#### Directive
Strip the pictures and reproduce the rest of the listing exactly.

□ □ □ □ □

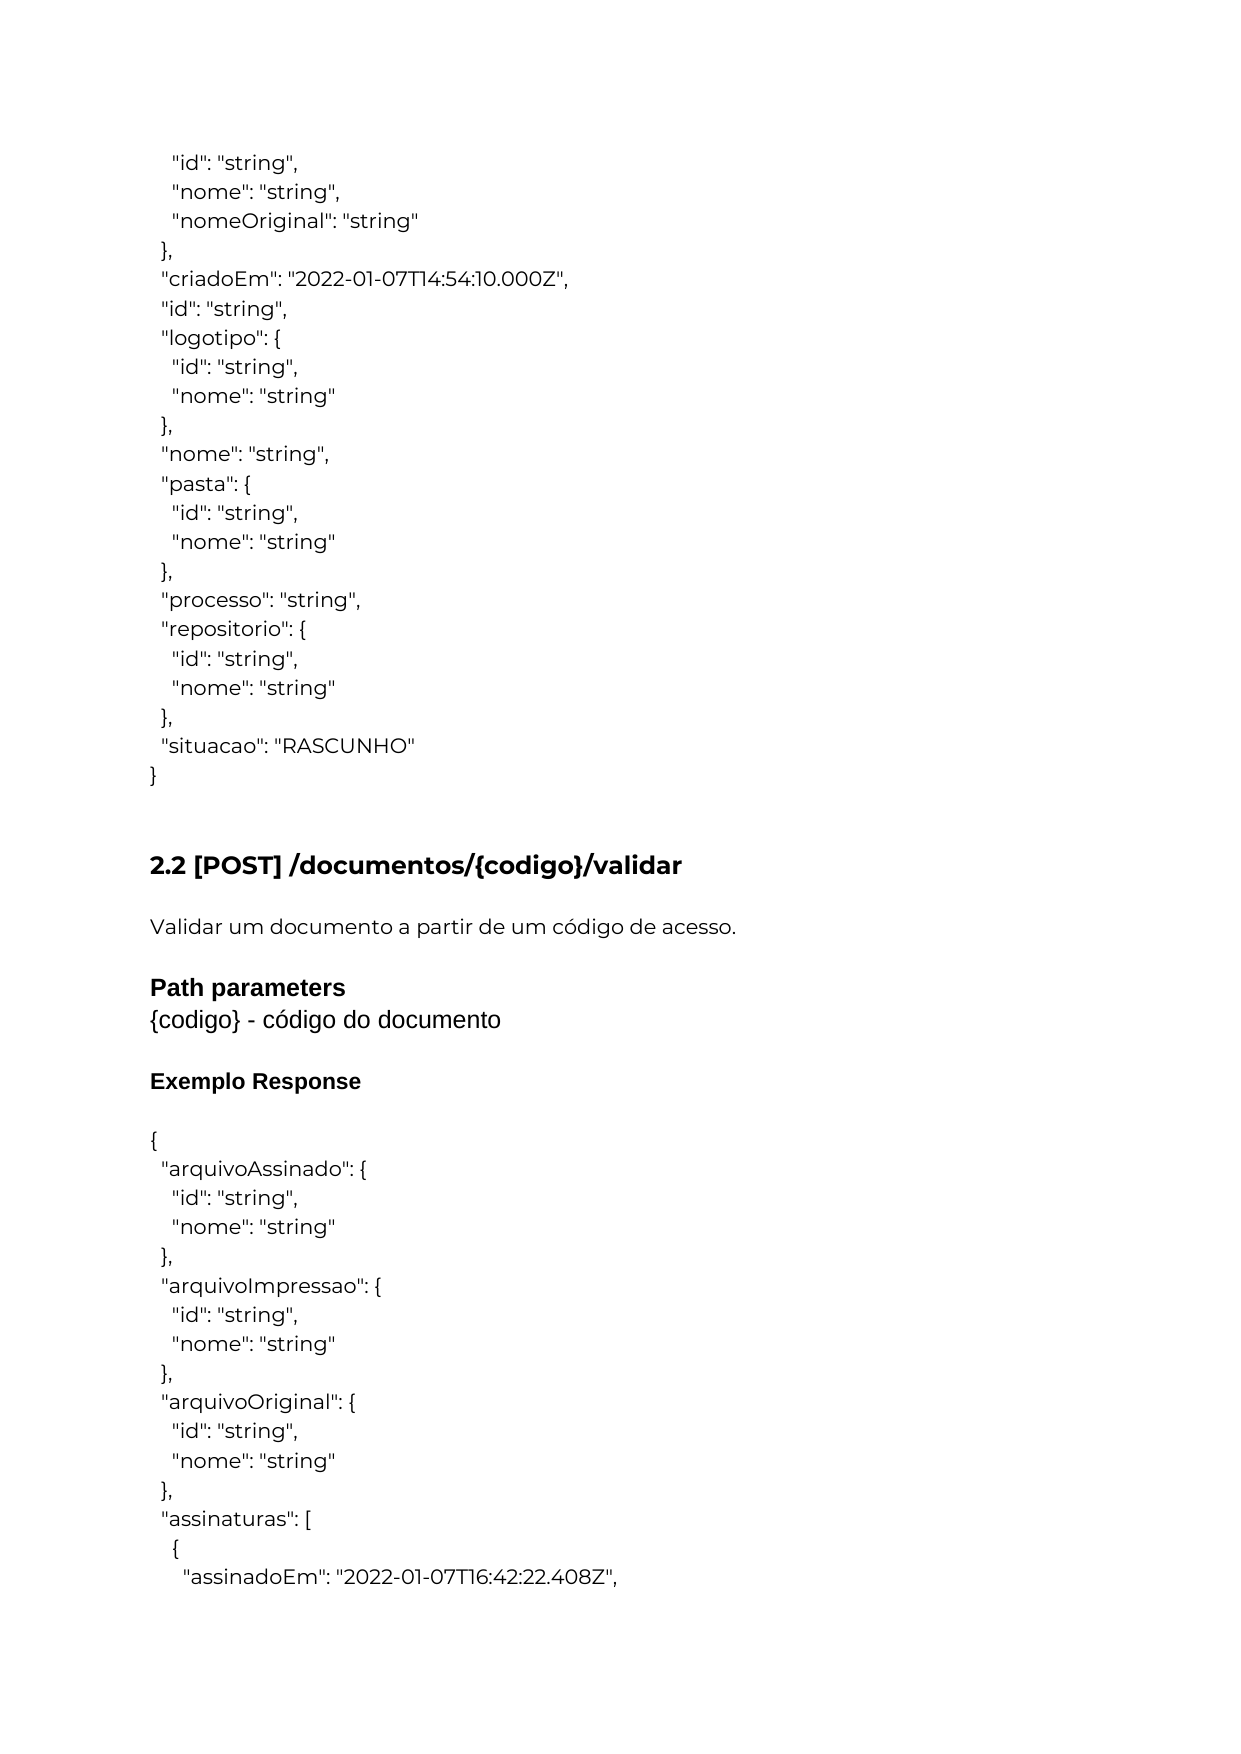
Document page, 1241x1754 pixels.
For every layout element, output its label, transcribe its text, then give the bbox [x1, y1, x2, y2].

text }, [150, 1244, 1090, 1269]
text "id": "string", [150, 1419, 1090, 1444]
text Exemplo Response [150, 1068, 1090, 1094]
text "id": "string", [150, 296, 1090, 321]
text Path parameters [150, 972, 1090, 1001]
text "nome": "string" [150, 1214, 1090, 1240]
text "situacao": "RASCUNHO" [150, 733, 1090, 759]
text "nome": "string" [150, 675, 1090, 700]
text "repositorio": { [150, 617, 1090, 642]
text "arquivoImpressao": { [150, 1273, 1090, 1298]
text "logotipo": { [150, 325, 1090, 350]
text "criadoEm": "2022-01-07T14:54:10.000Z", [150, 267, 1090, 292]
text { [150, 1127, 1090, 1152]
text }, [150, 558, 1090, 584]
text Validar um documento a partir de um código de acesso. [150, 914, 1090, 939]
text "nome": "string" [150, 1331, 1090, 1357]
text "nome": "string", [150, 442, 1090, 467]
text "assinadoEm": "2022-01-07T16:42:22.408Z", [150, 1564, 1090, 1590]
text }, [150, 704, 1090, 729]
text "id": "string", [150, 500, 1090, 525]
text "id": "string", [150, 1185, 1090, 1211]
text }, [150, 1360, 1090, 1386]
text }, [150, 237, 1090, 263]
text } [150, 762, 1090, 788]
text "arquivoAssinado": { [150, 1156, 1090, 1182]
text "id": "string", [150, 646, 1090, 671]
text { [150, 1535, 1090, 1561]
text "nome": "string" [150, 1448, 1090, 1473]
text "nome": "string", [150, 179, 1090, 204]
text "nomeOriginal": "string" [150, 208, 1090, 234]
text "pasta": { [150, 471, 1090, 496]
text "nome": "string" [150, 529, 1090, 554]
text "nome": "string" [150, 383, 1090, 409]
text }, [150, 412, 1090, 438]
text "processo": "string", [150, 587, 1090, 613]
text "assinaturas": [ [150, 1506, 1090, 1532]
text "id": "string", [150, 150, 1090, 175]
text "id": "string", [150, 1302, 1090, 1327]
text 2.2 [POST] /documentos/{codigo}/validar [150, 850, 1090, 881]
text "id": "string", [150, 354, 1090, 379]
text {codigo} - código do documento [150, 1006, 1090, 1034]
text }, [150, 1477, 1090, 1502]
text "arquivoOriginal": { [150, 1389, 1090, 1415]
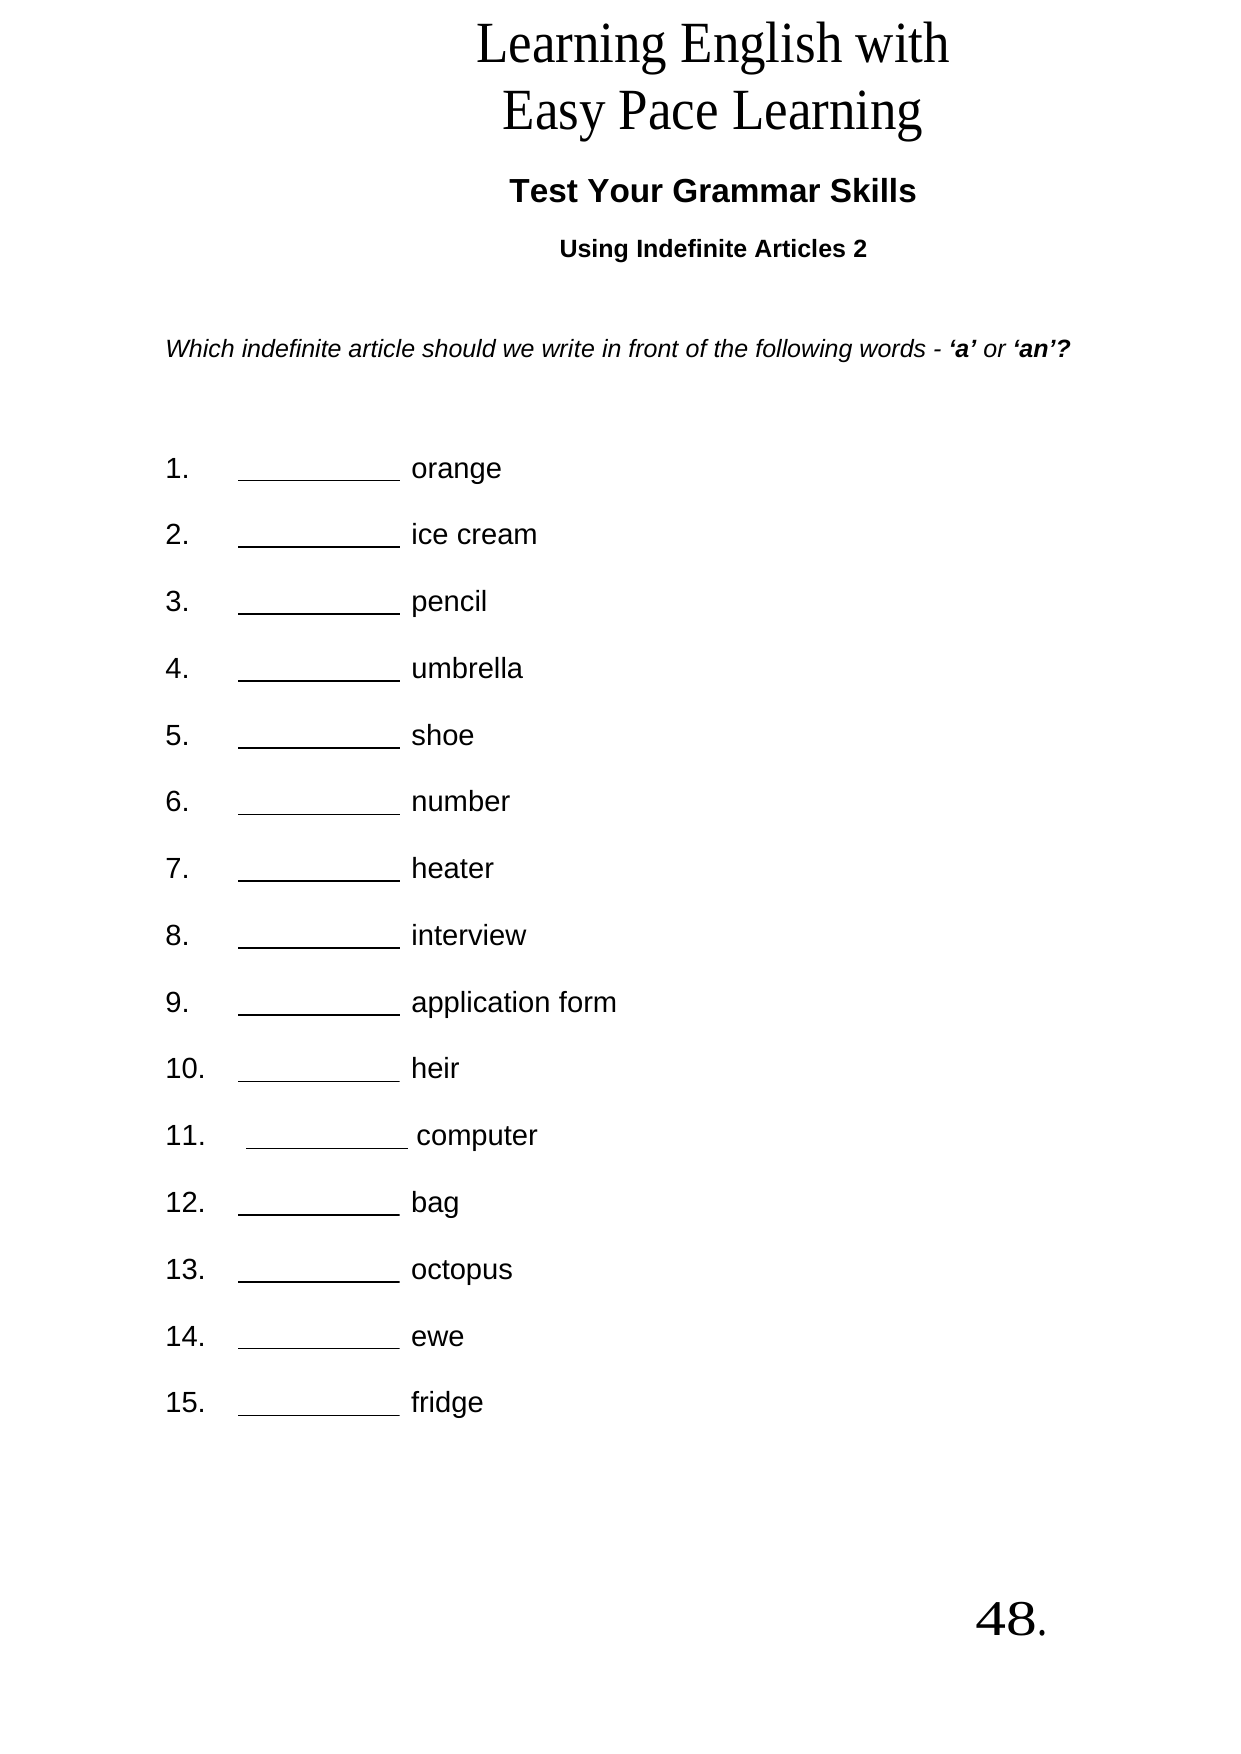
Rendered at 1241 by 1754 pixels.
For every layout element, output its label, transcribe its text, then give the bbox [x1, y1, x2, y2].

□ □ □ □ □

#### Problem solution
Document page, 1241x1754 pixels.
For every layout element, output its label, transcribe its text, then give the bbox [x1, y1, x2, y2].

text }, [150, 1244, 1090, 1269]
text "id": "string", [150, 1419, 1090, 1444]
text Exemplo Response [150, 1068, 1090, 1094]
text "id": "string", [150, 296, 1090, 321]
text Path parameters [150, 972, 1090, 1001]
text "nome": "string" [150, 1214, 1090, 1240]
text "situacao": "RASCUNHO" [150, 733, 1090, 759]
text "nome": "string" [150, 675, 1090, 700]
text "repositorio": { [150, 617, 1090, 642]
text "arquivoImpressao": { [150, 1273, 1090, 1298]
text "logotipo": { [150, 325, 1090, 350]
text "criadoEm": "2022-01-07T14:54:10.000Z", [150, 267, 1090, 292]
text { [150, 1127, 1090, 1152]
text }, [150, 558, 1090, 584]
text Validar um documento a partir de um código de acesso. [150, 914, 1090, 939]
text "nome": "string" [150, 1331, 1090, 1357]
text "nome": "string", [150, 442, 1090, 467]
text "assinadoEm": "2022-01-07T16:42:22.408Z", [150, 1564, 1090, 1590]
text }, [150, 704, 1090, 729]
text "id": "string", [150, 500, 1090, 525]
text "id": "string", [150, 1185, 1090, 1211]
text }, [150, 1360, 1090, 1386]
text }, [150, 237, 1090, 263]
text } [150, 762, 1090, 788]
text "arquivoAssinado": { [150, 1156, 1090, 1182]
text "id": "string", [150, 646, 1090, 671]
text { [150, 1535, 1090, 1561]
text "nome": "string" [150, 1448, 1090, 1473]
text "nome": "string", [150, 179, 1090, 204]
text "nomeOriginal": "string" [150, 208, 1090, 234]
text "pasta": { [150, 471, 1090, 496]
text "nome": "string" [150, 529, 1090, 554]
text "nome": "string" [150, 383, 1090, 409]
text }, [150, 412, 1090, 438]
text "processo": "string", [150, 587, 1090, 613]
text "assinaturas": [ [150, 1506, 1090, 1532]
text "id": "string", [150, 150, 1090, 175]
text "id": "string", [150, 1302, 1090, 1327]
text 2.2 [POST] /documentos/{codigo}/validar [150, 850, 1090, 881]
text "id": "string", [150, 354, 1090, 379]
text {codigo} - código do documento [150, 1006, 1090, 1034]
text }, [150, 1477, 1090, 1502]
text "arquivoOriginal": { [150, 1389, 1090, 1415]
Rendered at 1241 by 1754 pixels.
For every layout element, output its label, transcribe its text, then give the bbox [x1, y1, x2, y2].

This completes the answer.